## TRAVAIL À FAIRE
**A)** D'après le récit de mission en Éthiopie, depuis combien de temps la communauté Saint-Jean est-elle installée à Addis-Abeba ?
**B)** Reprenez le récit de mission en Éthiopie juste après sa dernière phrase.

## BLOC DE TEXTE
Etienne, 22 ans, est élève de l’ISAE à Toulouse. Il effectue une mission avec la communauté des Frères de St Jean à Addis-Abeba en Ethiopie pour aider au projet de construction d’un ensemble multi-usages paroissial. Il fait suite à d’autres volontaires qui apportent le meilleur d’eux-mêmes avec leur compétence et leur personnalité. 

 

 

Addis-Abeba, le 22 mai 2019

 

Cela fait maintenant deux mois et demi que je suis en Ethiopie, et me voilà déjà à la moitié de ma mission. Comme le temps passe vite ici ! Il y a quelques semaines, j’arrivais à Addis-Abeba, envoyé par le pôle jeune de l’Œuvre d’Orient, pour une mission auprès de la communauté Saint-Jean installée depuis 10 ans dans cette capitale africaine. Pendant 5 mois je vais habiter au sein de la communauté, les aider dans la construction d’un bâtiment d’accueil (Centre St-Jean), vivre certains de leurs apostolats, notamment auprès des jeunes, et animer des camps d’été. Et depuis que je suis arrivé, je n’ai pas du tout eu le temps de m’ennuyer ! Je prends désormais la plume pour partager un peu de mon vécu avec la France. Il y certainement beaucoup de choses que je vais dire qui sont connues par un grand nombre de lecteurs mais j’en savais si peu en arrivant que j’en suis amené à décrire des choses peut être « basiques ».

 

En train de compter les briques

 

En atterrissant à Addis-Abeba, je dois avouer avoir été un peu perdu. C’était la première fois que je posais les pieds sur un territoire si éloigné de la France, et qui plus est dans un pays si différent du mien. Et puis surtout, que je ne connaissais en rien… En me déplaçant en ville j’étais à la fois très intrigué, surpris, impressionné, amusé aussi, par tout ce que je pouvais voir, et réellement curieux : je désirais comprendre ce qui se vit ici et comment. En effet, ce pays a bien l’air, dès le premier coup d’oeil, d’être relativement complexe, et d’une certaine manière riche. Une richesse que je cherchais à cerner et à comprendre, puisqu’elle n’est évidemment pas financière. Comment cela se fait-il que l’Ethiopie, qui est pauvre économiquement parlant, et dont je ne connaissais même pas le drapeau il y deux mois, me laisse une impression si forte et positive ? C’est au bout de ces quelques semaines qu’il me semble y voir plus clair. Après avoir fréquenté des Éthiopiens de différents âges et milieux, visité quelques lieux symboliques (de la capitale pour le moment…), m’être renseigné sur leur passé, très religieux, je comprends que l’Ethiopie est une nation ancienne et riche d’une culture et d’une histoire qui ont franchi les siècles, parfaitement méconnues de la plupart des européens dont je fais partie, et dont elle est profondément fière. Mais pas prétentieuse. Qui sait par exemple que l’Ethiopie est le seul pays d’Afrique à n’avoir jamais été colonisé ? Que le peuple Éthiopien croit descendre de la Reine de Saba ? Et tant d’autres choses ! Je n’ai personnellement commencé à comprendre ce pays et ses habitants que lorsque frère Athanase, le prieur du couvent d’Addis-Abeba, m’a situé l’Ethiopie autant en Afrique qu’en Orient (les Éthiopiens ne se considèrent d’ailleurs pas Africains). Bien des choses s’expliquent alors.

## DONNÉES ENREGISTRÉES
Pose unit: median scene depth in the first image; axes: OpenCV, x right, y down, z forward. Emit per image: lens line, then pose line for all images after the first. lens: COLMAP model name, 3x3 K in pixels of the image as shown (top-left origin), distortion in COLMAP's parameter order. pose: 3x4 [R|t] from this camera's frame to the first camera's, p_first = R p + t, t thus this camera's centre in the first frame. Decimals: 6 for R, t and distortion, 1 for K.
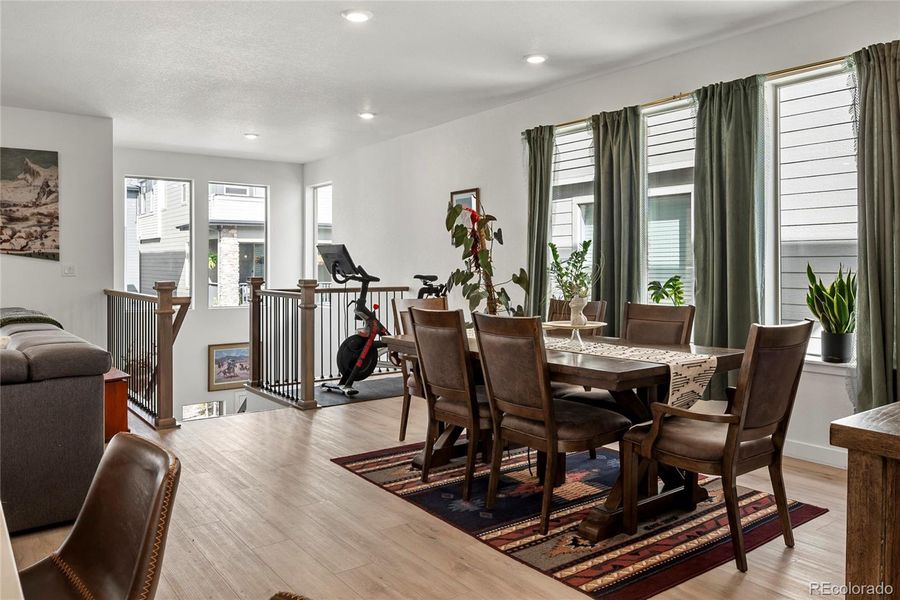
lens RADIAL K [[676.1, 0, 456.7], [0, 676.1, 265.8], [0, 0, 1]] dist [0.007132, -0.000451]
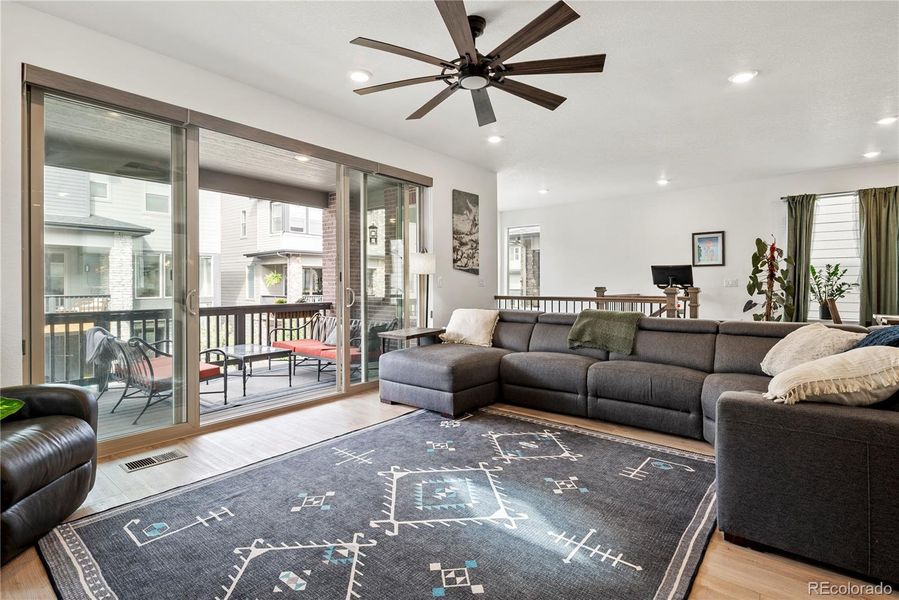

## RÉPONSES PAR CONSIGNE
**A)** Depuis 10 ans.

**B)**
Et maintenant que je suis ici j’ai appris qu’il n’est pas possible de parler de l’Ethiopie sans d’abord parler de sa religion. J’avais été surpris avant de m’y aventurer d’apprendre qu’elle est en grande majorité orthodoxe. Et ici, pas de peur pour afficher sa religion : il y a tout simplement des croix et des images de la Vierge ou des anges partout ! C’est le deuxième pays chrétien de l’histoire et cela l’a marqué très profondément. Au XIXème siècle une petite branche de l’Eglise orthodoxe éthiopienne s’est rapprochée de Rome conservant un rite « oriental ». J’ai eu la grande chance de vivre la fête de Fassica, c’est à dire Pâques, à Addis- Abeba, et de découvrir les célébrations orthodoxe et catholique, orientales donc, pour cette grande occasion. La cérémonie orthodoxe était aussi splendide que déconcertante pour le catholique romain que je suis. L’Eglise était remplie sur ses deux niveaux, d’hommes et de femmes installés de leurs côtés respectifs, tout de blanc vêtu. De nombreux fidèles restaient à l’extérieur. Et certains dormaient même pour se préparer à la longue nuit de célébration… Après ce rapide passage chez les orthodoxes, nous sommes allés à la veillée pascale catholique orientale célébrée par le Cardinal Berhaneyesus. Nouveau choc culturel pour moi puisqu’il s’agissait de la première messe dans un rite aussi éloigné du rite romain à laquelle j’assistais. Ce fut une cérémonie d’une très grande beauté, bien que très difficile à suivre tout de même. Quelle ferveur chez les fidèles ! Je suis sorti de cette Messe profondément marqué par ces catholiques éthiopiens très dévoués, et convaincus d’une chose : l’Eglise est vaste et variée et chacun des rites traditionnels qu’elle connaît l’enrichit grandement.

 

Messe de Pâques chez les Orthodoxes Ethiopiens

 

Ainsi j’ai pu découvrir un peu l’Ethiopie autour de ma mission. J’ai également une journée de libre par semaine que je mets à profit avec Emmanuel, l’autre volontaire de la communauté, pour visiter certains lieux d’Addis-Abeba. Cependant, le reste de la semaine nous travaillons au prieuré pour aider au suivi de chantier du futur bâtiment d’accueil de la communauté. Il s’agit d’un travail technique qui me convient parfaitement, élève ingénieur que je suis. Réunions de chantier, choix de solutions techniques, achat de matériel, contrôle de qualité et de paiements et moments partagés avec les ouvriers nous occupent à temps plein ! C’est une mission réellement valorisante, puisque nous avons une grande liberté et de vrais défis, et aussi extrêmement instructive. Les méthodes de travail des éthiopiens et le temps passé avec eux nous apprennent effectivement tellement sur ce pays et son fonctionnement.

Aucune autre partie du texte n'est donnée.